As such, while the city’s infrastructure priorities remain largely car-oriented, pedestrians are granted minimal street space, having to “weave through rubbish piles, parked cars and street vendors, and negotiate uneven and unpaved pavements and hostile traffic” (Massingue and Oviedo, 2021: 6). Recent efforts in national and local policy, however, show increasing awareness of these challenges and suggest a shift in the focus of the transport sector on improving the conditions for walking and cycling in Maputo. This included the development of the Maputo Metropolitan Transport Agency.

OWS will focus on Chamanculo, a low-income settlement, to develop a pilot intervention to promote safe adolescent walking and cycling. Chamanculo is a consolidated low-income settlement with a significant number of informal dwellings, it has experienced recent physical transformations as part of an ongoing programme of open streets led by OWS partners Architects Without Borders in collaboration with local communities and local government.
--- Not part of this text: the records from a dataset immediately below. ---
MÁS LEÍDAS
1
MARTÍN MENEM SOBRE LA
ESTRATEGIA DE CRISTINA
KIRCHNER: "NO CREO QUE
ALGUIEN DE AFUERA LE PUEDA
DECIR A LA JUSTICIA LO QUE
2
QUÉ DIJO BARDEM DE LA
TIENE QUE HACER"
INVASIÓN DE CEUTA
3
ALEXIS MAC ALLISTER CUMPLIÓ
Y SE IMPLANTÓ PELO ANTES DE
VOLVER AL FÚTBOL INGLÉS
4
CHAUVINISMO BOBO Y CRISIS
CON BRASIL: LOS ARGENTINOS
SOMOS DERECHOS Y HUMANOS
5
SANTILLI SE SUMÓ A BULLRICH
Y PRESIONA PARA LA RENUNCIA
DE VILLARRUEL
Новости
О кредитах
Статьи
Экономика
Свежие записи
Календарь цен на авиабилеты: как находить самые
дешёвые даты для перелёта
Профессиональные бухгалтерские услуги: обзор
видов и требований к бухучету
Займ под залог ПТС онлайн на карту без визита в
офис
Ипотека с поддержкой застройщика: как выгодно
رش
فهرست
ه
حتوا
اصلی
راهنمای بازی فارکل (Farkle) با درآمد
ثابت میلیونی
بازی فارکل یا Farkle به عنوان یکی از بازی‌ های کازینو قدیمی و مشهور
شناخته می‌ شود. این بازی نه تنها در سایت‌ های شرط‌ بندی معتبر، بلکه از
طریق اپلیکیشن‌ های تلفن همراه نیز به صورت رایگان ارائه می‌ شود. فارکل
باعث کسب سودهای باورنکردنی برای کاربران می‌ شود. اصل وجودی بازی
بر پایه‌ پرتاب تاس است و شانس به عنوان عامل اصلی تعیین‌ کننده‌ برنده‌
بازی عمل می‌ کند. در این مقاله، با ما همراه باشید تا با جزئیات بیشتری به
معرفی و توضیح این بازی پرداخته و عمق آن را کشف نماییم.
With local schools at walkable and cyclable distances and a large share of the community depending on non-motorised transport, Chamanculo offers an ideal setting for testing interventions to promote safe walking and cycling among adolescents.

Furthermore, by working with implementation partners, OWS will seek to build collaborations based on equity and mutual respect to assess the appropriateness of adapting and implementing an AMTS pilot intervention. This will help build a baseline study and create an open dialogue environment aimed at the viability and sustainability of a pilot project adapted to local social, cultural, governance, and economic specificities.